Task requirements:
(1) In the post about GCC and VAX LINK, which version of VMS was the VAX running?
(2) Render this sentence from the post about GCC and VAX LINK into Spanish: "I recently tried compiling the VAX LZCMP compression program on our VAX."
(3) Carry on the post about GCC and VAX LINK from its final line.

Text:
-- Opening Marker --

Problems with GCC and/or VAX LINK

Steve Summit scs at adam.pika.mit.edu
Thu Mar 16 16:35:43 AEST 1989


Quotes and comments have been discussed to death, but I haven't
seen any discussion of the globalref issue.  (Perhaps it was
confined to gnu.gcc or comp.os.vms, where I wouldn't have seen
it.  Apologies for any redundancy.)

In article <1680 at levels.sait.edu.au> ccdn at levels.sait.edu.au (DAVID NEWALL) writes:
>I recently tried compiling the VAX LZCMP compression program on our
>VAX.  The VAX is running VMS 5.0 and the C compiler is GNU C (don't
>know what version).  I encountered a few problems:
>
>2.  The LZCMP program includes a DCL command table, which is...

-- Closing Marker --

Data extract:
-- Opening Marker --

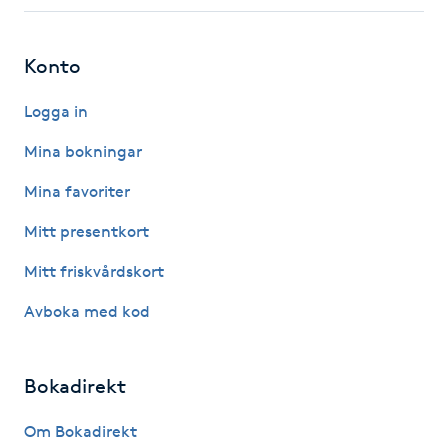
Fotsvamp
Konto
Fotvård
Logga in
Fransar
Mina bokningar
Fransborttagning
Mina favoriter
Mitt presentkort
Fransfärgning
Mitt friskvårdskort
Fransförlängning
Avboka med kod
Fransförlängning Megavolym
Bokadirekt
Fransförlängning Volym
Om Bokadirekt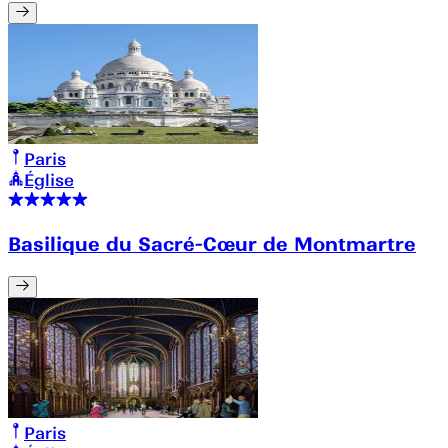
Paris
Église
Basilique du Sacré-Cœur de Montmartre
Paris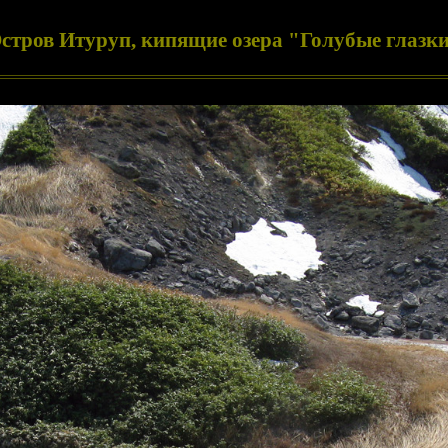
стров Итуруп, кипящие озера "Голубые глазк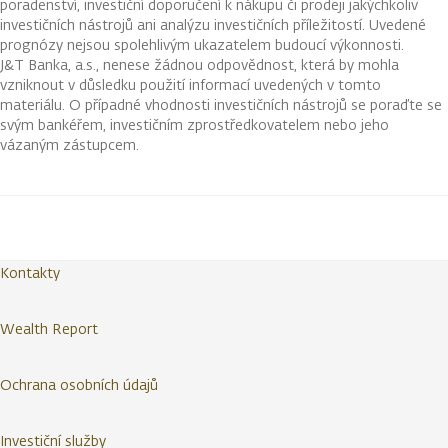
poradenství, investiční doporučení k nákupu či prodeji jakýchkoliv
investičních nástrojů ani analýzu investičních příležitostí. Uvedené
prognózy nejsou spolehlivým ukazatelem budoucí výkonnosti.
J&T Banka, a.s., nenese žádnou odpovědnost, která by mohla
vzniknout v důsledku použití informací uvedených v tomto
materiálu. O případné vhodnosti investičních nástrojů se poraďte se
svým bankéřem, investičním zprostředkovatelem nebo jeho
vázaným zástupcem.
Kontakty
Wealth Report
Ochrana osobních údajů
Investiční služby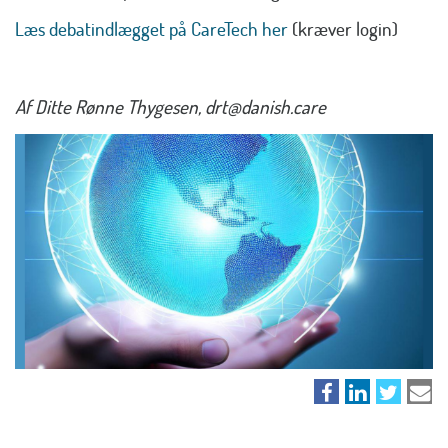
Læs debatindlægget på CareTech her
(kræver login)
Af Ditte Rønne Thygesen, drt@danish.care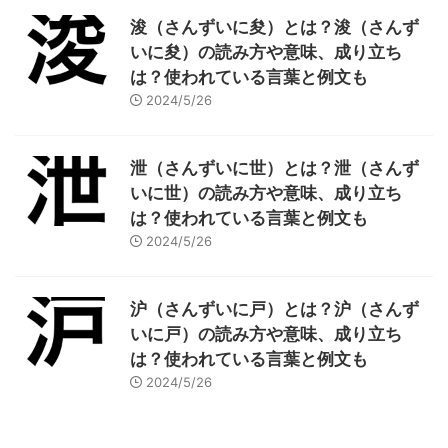
浚（さんずいに夋）とは？浚（さんず
いに夋）の読み方や意味、成り立ち
は？使われている言葉と例文も
2024/5/26
泄（さんずいに世）とは？泄（さんず
いに世）の読み方や意味、成り立ち
は？使われている言葉と例文も
2024/5/26
沪（さんずいに戸）とは？沪（さんず
いに戸）の読み方や意味、成り立ち
は？使われている言葉と例文も
2024/5/26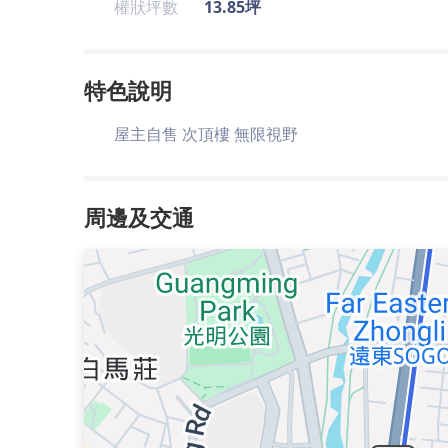
權狀坪數
13.85坪
特色說明
屋主自售 次頂樓 無限視野
周邊及交通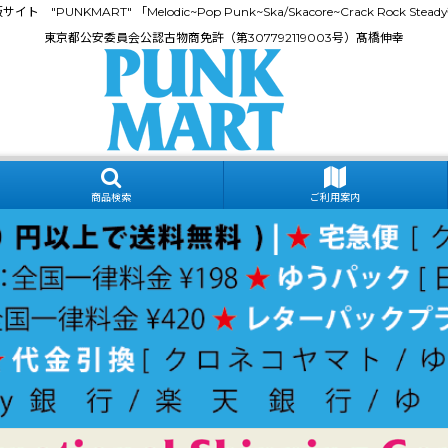
門通販サイト "PUNKMART" 「Melodic~Pop Punk~Ska/Skacore~Crack Rock
東京都公安委員会公認古物商免許（第307792119003号）髙橋伸幸
商品検索
ご利用案内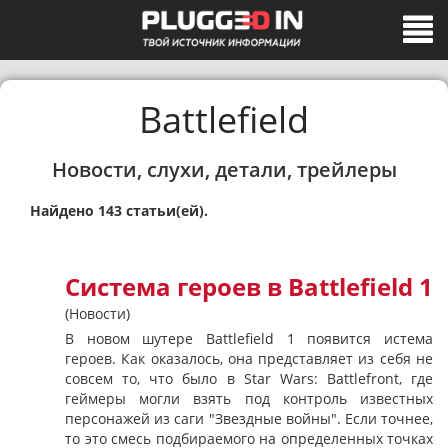
Battlefield
Новости, слухи, детали, трейлеры
Найдено 143 статьи(ей).
Система героев в Battlefield 1
(Новости)
В новом шутере Battlefield 1 появится истема
героев. Как оказалось, она представляет из себя не
совсем то, что было в Star Wars: Battlefront, где
геймеры могли взять под контроль известных
персонажей из саги "Звездные войны". Если точнее,
то это смесь подбираемого на определенных точках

-- Closing Marker --

Results in order:
(1) VMS 5.0

(2) Hace poco intenté compilar el programa de compresión VAX LZCMP en nuestra VAX.

(3)
>    referenced (in the program) via a
>    "globalref" variable; the declaration looks like this:
>        globalref dcl_table;    /* this is the DCL command table */
>    I assumed that "globalref" meant the same as "extern".  This turns
>    out not to be the case.  It seems that VMS has a "global" class for
>    symbols, and that extern variables aren't "global".  It also turns
>    out that extern functions _are_ global -- what I am saying is that
>    "extern dcl_table" didn't work (dcl_table didn't point to the right
>    place), but "extern dcl_table()" did!

External linkage from C under VMS is a real can of worms.  Given
some fixed historical precedents, the globalref/globaldef stuff
(and the resulting workarounds under compilers which don't have
it) is probably necessary, albeit messy and nonstandard.

First, you need to know that VMS object files, and the VMS
linker, deal with multiple Program SECTionS, or psects.  Unix
uses two or three analogous segments ("text," "data," and "bss"),
but VMS typically deals with many.  Psects have a number of
attributes: whether they're executable, whether they're writable,
what their alignment is, and -- here's an interesting one --
whether multiple psects of the same name, contributed from
different object files, concatenate or overlay each other.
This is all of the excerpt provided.